You can apply the patch by going into the $CFDEM_LIGGGHTS_SRC_DIR and doing
patch -p1 < path/to/liggghts-cg.patch

This patch teaches liggghts to read parameters of the type:
coarsegraining cg
where cg is the scaling factor. This command should be put very early in the run script. Read the works of Bierwisch to get the theoretical background. CFDEMcoupling automatically gets this info and scales drag appropriately.

Min Zhang's picture

Min Zhang | Thu, 06/28/2018 - 02:03

Hello Paul,

Thank you so much for your reply.

I am wondering whether I could ask more questions.

1. Has CG CFD-DEM been implemented as a feature in the latest CFDEMcoupling version by default, or it is still under the hood?

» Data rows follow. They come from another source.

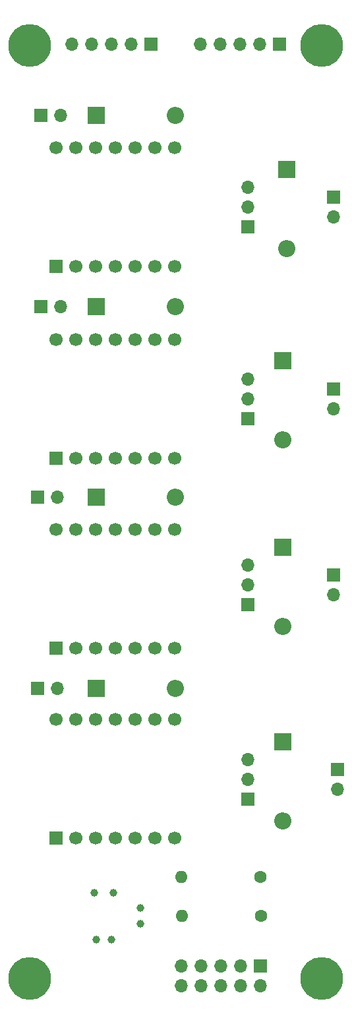
<source format=gbr>
%TF.GenerationSoftware,KiCad,Pcbnew,7.0.9*%
%TF.CreationDate,2025-03-02T20:13:22-05:00*%
%TF.ProjectId,Module_Relay_PCB,4d6f6475-6c65-45f5-9265-6c61795f5043,rev?*%
%TF.SameCoordinates,Original*%
%TF.FileFunction,Soldermask,Bot*%
%TF.FilePolarity,Negative*%
%FSLAX46Y46*%
G04 Gerber Fmt 4.6, Leading zero omitted, Abs format (unit mm)*
G04 Created by KiCad (PCBNEW 7.0.9) date 2025-03-02 20:13:22*
%MOMM*%
%LPD*%
G01*
G04 APERTURE LIST*
%ADD10R,2.200000X2.200000*%
%ADD11O,2.200000X2.200000*%
%ADD12C,0.990600*%
%ADD13R,1.700000X1.700000*%
%ADD14C,1.700000*%
%ADD15O,1.700000X1.700000*%
%ADD16C,1.600000*%
%ADD17O,1.600000X1.600000*%
%ADD18C,5.500000*%
G04 APERTURE END LIST*
D10*
%TO.C,D4*%
X130500000Y-89500000D03*
D11*
X130500000Y-99660000D03*
%TD*%
D12*
%TO.C,J1*%
X112199000Y-161840800D03*
X112199000Y-159834200D03*
X108757311Y-157840300D03*
X108503300Y-163834700D03*
X106496700Y-163834700D03*
X106242711Y-157840300D03*
%TD*%
D13*
%TO.C,U2*%
X101380000Y-102080000D03*
D14*
X103920000Y-102080000D03*
X106460000Y-102080000D03*
X109000000Y-102080000D03*
X111540000Y-102080000D03*
X114080000Y-102080000D03*
X116620000Y-102080000D03*
X116620000Y-86830000D03*
X114080000Y-86830000D03*
X111540000Y-86830000D03*
X109000000Y-86830000D03*
X106460000Y-86830000D03*
X103920000Y-86830000D03*
X101380000Y-86830000D03*
%TD*%
D13*
%TO.C,J5*%
X137000000Y-93180000D03*
D15*
X137000000Y-95720000D03*
%TD*%
D13*
%TO.C,U1*%
X101380000Y-77455000D03*
D14*
X103920000Y-77455000D03*
X106460000Y-77455000D03*
X109000000Y-77455000D03*
X111540000Y-77455000D03*
X114080000Y-77455000D03*
X116620000Y-77455000D03*
X116620000Y-62205000D03*
X114080000Y-62205000D03*
X111540000Y-62205000D03*
X109000000Y-62205000D03*
X106460000Y-62205000D03*
X103920000Y-62205000D03*
X101380000Y-62205000D03*
%TD*%
D13*
%TO.C,J10*%
X98960000Y-131580000D03*
D15*
X101500000Y-131580000D03*
%TD*%
D13*
%TO.C,J3*%
X126000000Y-72370000D03*
D15*
X126000000Y-69830000D03*
X126000000Y-67290000D03*
%TD*%
D13*
%TO.C,J16*%
X130080000Y-48895000D03*
D15*
X127540000Y-48895000D03*
X125000000Y-48895000D03*
X122460000Y-48895000D03*
X119920000Y-48895000D03*
%TD*%
D13*
%TO.C,J14*%
X98960000Y-107080000D03*
D15*
X101500000Y-107080000D03*
%TD*%
D16*
%TO.C,R2*%
X127660000Y-160830000D03*
D17*
X117500000Y-160830000D03*
%TD*%
D10*
%TO.C,D7*%
X106500000Y-131580000D03*
D11*
X116660000Y-131580000D03*
%TD*%
D18*
%TO.C,H4*%
X135500000Y-168830000D03*
%TD*%
D13*
%TO.C,J2*%
X137000000Y-68555000D03*
D15*
X137000000Y-71095000D03*
%TD*%
D10*
%TO.C,D6*%
X130500000Y-113500000D03*
D11*
X130500000Y-123660000D03*
%TD*%
D10*
%TO.C,D8*%
X130500000Y-138500000D03*
D11*
X130500000Y-148660000D03*
%TD*%
D13*
%TO.C,J9*%
X137500000Y-142055000D03*
D15*
X137500000Y-144595000D03*
%TD*%
D13*
%TO.C,J11*%
X127580000Y-167290000D03*
D15*
X127580000Y-169830000D03*
X125040000Y-167290000D03*
X125040000Y-169830000D03*
X122500000Y-167290000D03*
X122500000Y-169830000D03*
X119960000Y-167290000D03*
X119960000Y-169830000D03*
X117420000Y-167290000D03*
X117420000Y-169830000D03*
%TD*%
D13*
%TO.C,J15*%
X99460000Y-58080000D03*
D15*
X102000000Y-58080000D03*
%TD*%
D13*
%TO.C,J13*%
X99460000Y-82580000D03*
D15*
X102000000Y-82580000D03*
%TD*%
D13*
%TO.C,J4*%
X126000000Y-96955000D03*
D15*
X126000000Y-94415000D03*
X126000000Y-91875000D03*
%TD*%
D18*
%TO.C,H3*%
X98000000Y-168830000D03*
%TD*%
D13*
%TO.C,U4*%
X101380000Y-150830000D03*
D14*
X103920000Y-150830000D03*
X106460000Y-150830000D03*
X109000000Y-150830000D03*
X111540000Y-150830000D03*
X114080000Y-150830000D03*
X116620000Y-150830000D03*
X116620000Y-135580000D03*
X114080000Y-135580000D03*
X111540000Y-135580000D03*
X109000000Y-135580000D03*
X106460000Y-135580000D03*
X103920000Y-135580000D03*
X101380000Y-135580000D03*
%TD*%
D10*
%TO.C,D3*%
X106500000Y-82580000D03*
D11*
X116660000Y-82580000D03*
%TD*%
D16*
%TO.C,R1*%
X127580000Y-155830000D03*
D17*
X117420000Y-155830000D03*
%TD*%
D13*
%TO.C,J7*%
X137000000Y-117055000D03*
D15*
X137000000Y-119595000D03*
%TD*%
D13*
%TO.C,U3*%
X101380000Y-126455000D03*
D14*
X103920000Y-126455000D03*
X106460000Y-126455000D03*
X109000000Y-126455000D03*
X111540000Y-126455000D03*
X114080000Y-126455000D03*
X116620000Y-126455000D03*
X116620000Y-111205000D03*
X114080000Y-111205000D03*
X111540000Y-111205000D03*
X109000000Y-111205000D03*
X106460000Y-111205000D03*
X103920000Y-111205000D03*
X101380000Y-111205000D03*
%TD*%
D18*
%TO.C,H2*%
X135500000Y-49080000D03*
%TD*%
D10*
%TO.C,D1*%
X106500000Y-58080000D03*
D11*
X116660000Y-58080000D03*
%TD*%
D18*
%TO.C,H1*%
X98000000Y-49080000D03*
%TD*%
D13*
%TO.C,J12*%
X113570000Y-48895000D03*
D15*
X111030000Y-48895000D03*
X108490000Y-48895000D03*
X105950000Y-48895000D03*
X103410000Y-48895000D03*
%TD*%
D13*
%TO.C,J8*%
X126000000Y-145870000D03*
D15*
X126000000Y-143330000D03*
X126000000Y-140790000D03*
%TD*%
D10*
%TO.C,D5*%
X106500000Y-107080000D03*
D11*
X116660000Y-107080000D03*
%TD*%
D10*
%TO.C,D2*%
X131000000Y-65000000D03*
D11*
X131000000Y-75160000D03*
%TD*%
D13*
%TO.C,J6*%
X126000000Y-120855000D03*
D15*
X126000000Y-118315000D03*
X126000000Y-115775000D03*
%TD*%
M02*

</source>
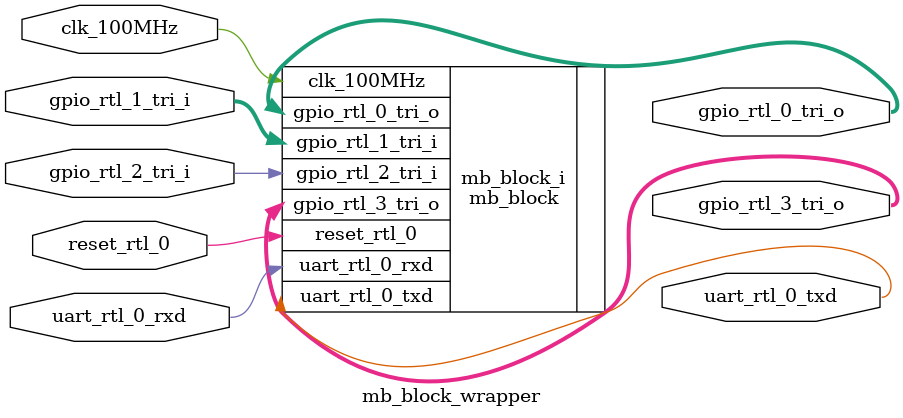
<source format=v>
`timescale 1 ps / 1 ps

module mb_block_wrapper
   (clk_100MHz,
    gpio_rtl_0_tri_o,
    gpio_rtl_1_tri_i,
    gpio_rtl_2_tri_i,
    gpio_rtl_3_tri_o,
    reset_rtl_0,
    uart_rtl_0_rxd,
    uart_rtl_0_txd);
  input clk_100MHz;
  output [15:0]gpio_rtl_0_tri_o;
  input [15:0]gpio_rtl_1_tri_i;
  input [0:0]gpio_rtl_2_tri_i;
  output [2:0]gpio_rtl_3_tri_o;
  input reset_rtl_0;
  input uart_rtl_0_rxd;
  output uart_rtl_0_txd;

  wire clk_100MHz;
  wire [15:0]gpio_rtl_0_tri_o;
  wire [15:0]gpio_rtl_1_tri_i;
  wire [0:0]gpio_rtl_2_tri_i;
  wire [2:0]gpio_rtl_3_tri_o;
  wire reset_rtl_0;
  wire uart_rtl_0_rxd;
  wire uart_rtl_0_txd;

  mb_block mb_block_i
       (.clk_100MHz(clk_100MHz),
        .gpio_rtl_0_tri_o(gpio_rtl_0_tri_o),
        .gpio_rtl_1_tri_i(gpio_rtl_1_tri_i),
        .gpio_rtl_2_tri_i(gpio_rtl_2_tri_i),
        .gpio_rtl_3_tri_o(gpio_rtl_3_tri_o),
        .reset_rtl_0(reset_rtl_0),
        .uart_rtl_0_rxd(uart_rtl_0_rxd),
        .uart_rtl_0_txd(uart_rtl_0_txd));
endmodule

</source>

2. The patch file name is liggghts-cg.patch. What I need to do is go into $CFDEM_LIGGGHTS_SRC_DIR, copy this patch file into this path, and then do patch -p1 < path/to/liggghts-cg.patch. Then, coarsegraining cg command is ready to use in the liggghts input file. Yes?

3. The software versions I am using are: OpenFOAM-2.4.x, LIGGGHTS 3.6.0, CFDEMcoupling-PUBLIC-2.4.x. I am wondering whether I need to upgrade to the latest version or newer versions.

Thanks and best regards,
Min

paul | Thu, 06/28/2018 - 10:21

1. It has been a "hidden" feature for a long time.

2. Yes, but if you copy it into the $CFDEM_LIGGGHTS_SRC_DIR, the command is patch -p1 < liggghts-cg.patch

3. If the patch applies cleanly, you should be fine.

Min Zhang's picture

Min Zhang | Thu, 06/28/2018 - 19:02

Hello Paul,

After I apply this patch, do I need to compile liggghts again?

Thanks and best regards,
Min